Sodium is written by other names such as: salt, sodium benzoate, mono- or di-sodium glutamate, sodium nitrate.

Sources of sodium in food:

Sodium is found naturally in some types of foods such as vegetables, dairy products, meat and in canned, processed, fast-cooked foods, and through table salt, sea salt, and Himalayan salt.

Amount of sodium in table salt:
  • 1/4 teaspoon of salt = 575 mg of sodium
  • 1 teaspoon of salt = 2,300 mg of sodium
The daily requirement of sodium:

The recommended amount is between (1500 to 2000) mg per day.

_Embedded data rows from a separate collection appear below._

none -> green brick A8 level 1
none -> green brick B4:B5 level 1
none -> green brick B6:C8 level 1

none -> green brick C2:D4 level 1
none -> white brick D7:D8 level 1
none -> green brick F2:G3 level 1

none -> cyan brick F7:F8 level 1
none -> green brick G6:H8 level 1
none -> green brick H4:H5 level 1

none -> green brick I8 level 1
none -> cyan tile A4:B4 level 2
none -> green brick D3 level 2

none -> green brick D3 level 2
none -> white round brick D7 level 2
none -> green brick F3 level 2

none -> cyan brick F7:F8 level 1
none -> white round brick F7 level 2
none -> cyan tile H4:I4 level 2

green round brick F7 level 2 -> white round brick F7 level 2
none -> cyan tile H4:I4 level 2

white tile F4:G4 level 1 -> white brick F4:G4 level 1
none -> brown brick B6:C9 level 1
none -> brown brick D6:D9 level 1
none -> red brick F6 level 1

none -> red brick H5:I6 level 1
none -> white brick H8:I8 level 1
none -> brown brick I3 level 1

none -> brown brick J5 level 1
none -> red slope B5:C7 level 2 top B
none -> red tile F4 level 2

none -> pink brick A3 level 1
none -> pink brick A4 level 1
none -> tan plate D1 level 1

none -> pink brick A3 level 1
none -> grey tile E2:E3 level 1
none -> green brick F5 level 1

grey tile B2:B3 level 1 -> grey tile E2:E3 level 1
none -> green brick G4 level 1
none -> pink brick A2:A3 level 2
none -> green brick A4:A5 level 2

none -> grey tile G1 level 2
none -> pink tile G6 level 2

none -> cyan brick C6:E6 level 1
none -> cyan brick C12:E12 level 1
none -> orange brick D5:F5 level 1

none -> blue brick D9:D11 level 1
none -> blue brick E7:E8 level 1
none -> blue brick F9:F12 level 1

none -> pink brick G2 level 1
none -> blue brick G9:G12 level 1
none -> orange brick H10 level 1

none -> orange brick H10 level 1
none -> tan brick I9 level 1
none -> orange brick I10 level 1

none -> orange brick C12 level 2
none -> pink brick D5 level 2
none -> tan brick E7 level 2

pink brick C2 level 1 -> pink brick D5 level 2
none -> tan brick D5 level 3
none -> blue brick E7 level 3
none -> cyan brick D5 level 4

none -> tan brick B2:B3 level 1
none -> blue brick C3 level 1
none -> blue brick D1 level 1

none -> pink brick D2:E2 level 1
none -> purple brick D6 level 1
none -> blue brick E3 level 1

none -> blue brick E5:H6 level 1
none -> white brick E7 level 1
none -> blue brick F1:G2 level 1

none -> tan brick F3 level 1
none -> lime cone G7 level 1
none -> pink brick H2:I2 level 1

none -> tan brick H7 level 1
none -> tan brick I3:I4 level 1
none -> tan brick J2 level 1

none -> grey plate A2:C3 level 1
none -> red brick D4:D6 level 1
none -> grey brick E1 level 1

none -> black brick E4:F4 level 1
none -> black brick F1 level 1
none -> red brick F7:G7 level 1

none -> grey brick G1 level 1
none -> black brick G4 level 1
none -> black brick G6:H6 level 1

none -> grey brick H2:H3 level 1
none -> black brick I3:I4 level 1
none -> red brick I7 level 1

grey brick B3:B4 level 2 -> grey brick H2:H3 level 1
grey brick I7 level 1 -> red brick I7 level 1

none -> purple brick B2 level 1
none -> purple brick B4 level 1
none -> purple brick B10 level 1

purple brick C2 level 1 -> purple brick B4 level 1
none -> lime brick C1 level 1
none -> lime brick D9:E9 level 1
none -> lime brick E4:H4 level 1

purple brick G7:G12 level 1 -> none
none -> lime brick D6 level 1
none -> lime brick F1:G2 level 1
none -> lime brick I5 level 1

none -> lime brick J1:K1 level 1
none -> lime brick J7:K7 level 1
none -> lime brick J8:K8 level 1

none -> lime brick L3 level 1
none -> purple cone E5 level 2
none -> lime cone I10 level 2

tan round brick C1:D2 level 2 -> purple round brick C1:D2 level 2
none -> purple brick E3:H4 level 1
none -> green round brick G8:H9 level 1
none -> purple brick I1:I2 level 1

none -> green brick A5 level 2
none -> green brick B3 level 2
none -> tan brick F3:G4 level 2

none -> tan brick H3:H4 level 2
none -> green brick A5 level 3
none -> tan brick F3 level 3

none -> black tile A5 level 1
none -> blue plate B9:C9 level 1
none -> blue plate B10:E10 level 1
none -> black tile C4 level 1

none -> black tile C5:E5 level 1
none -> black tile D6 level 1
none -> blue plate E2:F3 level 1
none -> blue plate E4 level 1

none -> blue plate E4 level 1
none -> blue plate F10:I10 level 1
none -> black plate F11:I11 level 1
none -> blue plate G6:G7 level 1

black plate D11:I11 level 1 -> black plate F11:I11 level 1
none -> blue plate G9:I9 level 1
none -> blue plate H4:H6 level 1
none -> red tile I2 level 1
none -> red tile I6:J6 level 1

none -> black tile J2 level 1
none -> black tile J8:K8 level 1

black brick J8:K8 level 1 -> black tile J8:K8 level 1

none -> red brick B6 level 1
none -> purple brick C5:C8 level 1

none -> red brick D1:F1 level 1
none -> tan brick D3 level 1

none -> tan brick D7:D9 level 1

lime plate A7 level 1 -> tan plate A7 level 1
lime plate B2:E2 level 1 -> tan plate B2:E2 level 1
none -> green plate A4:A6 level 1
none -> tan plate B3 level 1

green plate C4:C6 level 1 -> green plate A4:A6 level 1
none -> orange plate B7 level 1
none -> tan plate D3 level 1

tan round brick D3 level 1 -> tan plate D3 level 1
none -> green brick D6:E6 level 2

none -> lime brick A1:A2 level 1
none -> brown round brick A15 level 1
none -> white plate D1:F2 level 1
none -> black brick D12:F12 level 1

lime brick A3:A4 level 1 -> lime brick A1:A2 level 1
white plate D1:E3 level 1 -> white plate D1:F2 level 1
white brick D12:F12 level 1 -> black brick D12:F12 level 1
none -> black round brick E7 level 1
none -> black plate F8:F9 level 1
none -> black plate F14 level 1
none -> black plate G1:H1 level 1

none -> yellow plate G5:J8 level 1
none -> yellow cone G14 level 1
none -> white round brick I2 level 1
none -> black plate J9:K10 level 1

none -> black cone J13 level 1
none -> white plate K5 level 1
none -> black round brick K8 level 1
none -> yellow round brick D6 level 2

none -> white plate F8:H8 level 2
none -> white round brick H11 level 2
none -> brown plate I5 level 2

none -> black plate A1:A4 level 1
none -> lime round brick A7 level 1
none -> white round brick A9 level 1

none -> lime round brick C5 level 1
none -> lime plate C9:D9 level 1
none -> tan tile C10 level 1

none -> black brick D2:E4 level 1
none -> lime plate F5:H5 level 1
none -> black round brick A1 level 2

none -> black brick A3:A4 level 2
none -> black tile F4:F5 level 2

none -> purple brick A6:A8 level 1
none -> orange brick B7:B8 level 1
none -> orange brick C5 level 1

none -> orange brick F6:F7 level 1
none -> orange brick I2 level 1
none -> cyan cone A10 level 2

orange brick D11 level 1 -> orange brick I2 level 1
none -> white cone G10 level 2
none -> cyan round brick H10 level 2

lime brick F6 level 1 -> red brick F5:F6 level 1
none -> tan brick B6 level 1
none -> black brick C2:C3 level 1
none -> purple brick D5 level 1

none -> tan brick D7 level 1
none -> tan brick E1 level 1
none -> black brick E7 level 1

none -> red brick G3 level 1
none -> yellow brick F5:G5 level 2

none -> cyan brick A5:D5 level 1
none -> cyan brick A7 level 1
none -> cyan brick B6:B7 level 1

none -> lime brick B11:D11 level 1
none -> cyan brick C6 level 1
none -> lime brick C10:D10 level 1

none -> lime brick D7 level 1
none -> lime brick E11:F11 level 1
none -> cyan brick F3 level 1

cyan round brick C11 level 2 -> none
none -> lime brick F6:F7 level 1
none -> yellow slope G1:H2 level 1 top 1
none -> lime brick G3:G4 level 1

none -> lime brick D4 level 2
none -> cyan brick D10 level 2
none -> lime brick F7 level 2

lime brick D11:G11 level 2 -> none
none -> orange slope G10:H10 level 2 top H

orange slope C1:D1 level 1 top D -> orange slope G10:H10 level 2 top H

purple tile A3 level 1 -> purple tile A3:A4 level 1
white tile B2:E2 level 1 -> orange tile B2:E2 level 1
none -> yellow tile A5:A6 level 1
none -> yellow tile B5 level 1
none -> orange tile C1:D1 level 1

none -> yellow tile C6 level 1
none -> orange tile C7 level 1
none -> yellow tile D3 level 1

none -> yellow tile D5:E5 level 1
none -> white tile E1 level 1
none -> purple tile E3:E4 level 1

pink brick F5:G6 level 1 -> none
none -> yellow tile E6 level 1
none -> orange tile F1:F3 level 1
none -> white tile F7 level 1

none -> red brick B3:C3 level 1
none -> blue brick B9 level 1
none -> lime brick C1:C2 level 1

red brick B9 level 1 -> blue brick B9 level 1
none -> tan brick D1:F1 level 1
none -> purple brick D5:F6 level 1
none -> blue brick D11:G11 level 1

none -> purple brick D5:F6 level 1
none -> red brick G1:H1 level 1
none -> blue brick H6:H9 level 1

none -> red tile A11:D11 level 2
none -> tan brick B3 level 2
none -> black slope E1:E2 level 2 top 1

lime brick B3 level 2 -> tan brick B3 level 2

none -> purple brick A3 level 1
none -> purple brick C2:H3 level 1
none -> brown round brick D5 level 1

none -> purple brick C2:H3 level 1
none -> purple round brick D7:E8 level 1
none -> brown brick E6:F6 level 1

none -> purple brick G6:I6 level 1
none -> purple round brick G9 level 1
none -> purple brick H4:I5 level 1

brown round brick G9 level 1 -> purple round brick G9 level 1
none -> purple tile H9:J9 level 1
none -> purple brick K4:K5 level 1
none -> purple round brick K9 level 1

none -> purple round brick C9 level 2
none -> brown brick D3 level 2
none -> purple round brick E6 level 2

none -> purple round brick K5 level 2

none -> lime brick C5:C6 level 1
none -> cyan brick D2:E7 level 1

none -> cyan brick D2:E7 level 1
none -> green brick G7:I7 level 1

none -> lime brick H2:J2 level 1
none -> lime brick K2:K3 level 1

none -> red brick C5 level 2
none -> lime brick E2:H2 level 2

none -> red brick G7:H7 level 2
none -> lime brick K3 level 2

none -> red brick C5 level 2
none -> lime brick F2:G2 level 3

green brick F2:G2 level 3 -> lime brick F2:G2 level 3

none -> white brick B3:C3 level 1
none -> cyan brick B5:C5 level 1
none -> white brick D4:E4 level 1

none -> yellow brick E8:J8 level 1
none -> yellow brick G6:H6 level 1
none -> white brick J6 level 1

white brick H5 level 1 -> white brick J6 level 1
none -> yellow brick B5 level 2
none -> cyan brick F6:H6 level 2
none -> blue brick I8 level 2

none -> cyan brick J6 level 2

Amount of sodium in table salt

  • When buying food products, it is preferable to make sure that the product does not exceed 300 mg of sodium per 100 g.
  • If the (daily value %) DV%, which is the daily value that you can eat in percentage terms, is %5 or less, then it is low in salt, but if the percentage is %20 or more, then the product is high in salt.
  • It is preferable to reduce canned and smoked meats such as sausage, turkey, and hot dogs.
  • It is advised to stay away as much as possible from high-sodium cheeses such as, American cheese, Parmesan, and cheddar, and replace them with low-sodium ones such as fresh mozzarella, Swiss cheese, goat cheese, and cream cheese.
  • It is recommended to avoid salty snacks such as chips, popcorn, biscuits, nuts and eat unsalted types.
  • It is preferable to reduce fast-cooked foods such as rice, vermicelli, potatoes, and cereals because they contain high amounts of salt.
  • It is recommended to reduce products containing monosodium glutamate and symbolized by the symbol MSG or Monosodium Glutamate or E621. They are considered flavor enhancers as an alternative to salt and are usually added to restaurant foods, canned vegetables, cold meats, sauces and soups. The proportion of sodium in them is equivalent to one-third of the amount of sodium found in table salt.
  • It is preferable not to eat too much fast food and restaurant meals due to their high sodium content.

In Food preparation

  • Limit the choice of seasonings and salty spices such as soy sauce, ketchup, chicken broth cubes, and replace them with lemon, garlic, vinegar, mint, black pepper, curry and others as alternatives.
  • Canned foods contain high amounts of salt, such as tuna, olives, beans, pickles, corn, so it is preferable to filter them from water or oil, wash them well, and then eat them.
  • Cooking food by grilling, roasting, or steaming to extract the natural flavor of the food (to reduce the need to add salt).
  • Replacing sodium salt with potassium salt or adding potassium-containing foods such as potatoes, tomatoes, bananas, as potassium helps to reduce the effects of sodium. The more potassium a person eats, the more sodium is lost through urine and thus helps lower blood pressure.

Healthy diet for hypertensive patients

  • Follow the DASH / or Mediterranean diet through a nutritionist, which helps to reduce high blood pressure and lower bad cholesterol. These diets are based on an abundance amount of fruits, vegetables, whole grains, dairy, fish, nuts, legumes, and unsaturated fats such as olive oil and avocado.
  • Make sure to drink no less than two liters of water, or as determined by a Dietitian , according to your health condition.
  • The amount of sodium in bottled water is negligible, no matter how it differs from one company to another. That is, it does not raise the pressure level.*
  • Doing exercise for half an hour a day, at least 3 times a week.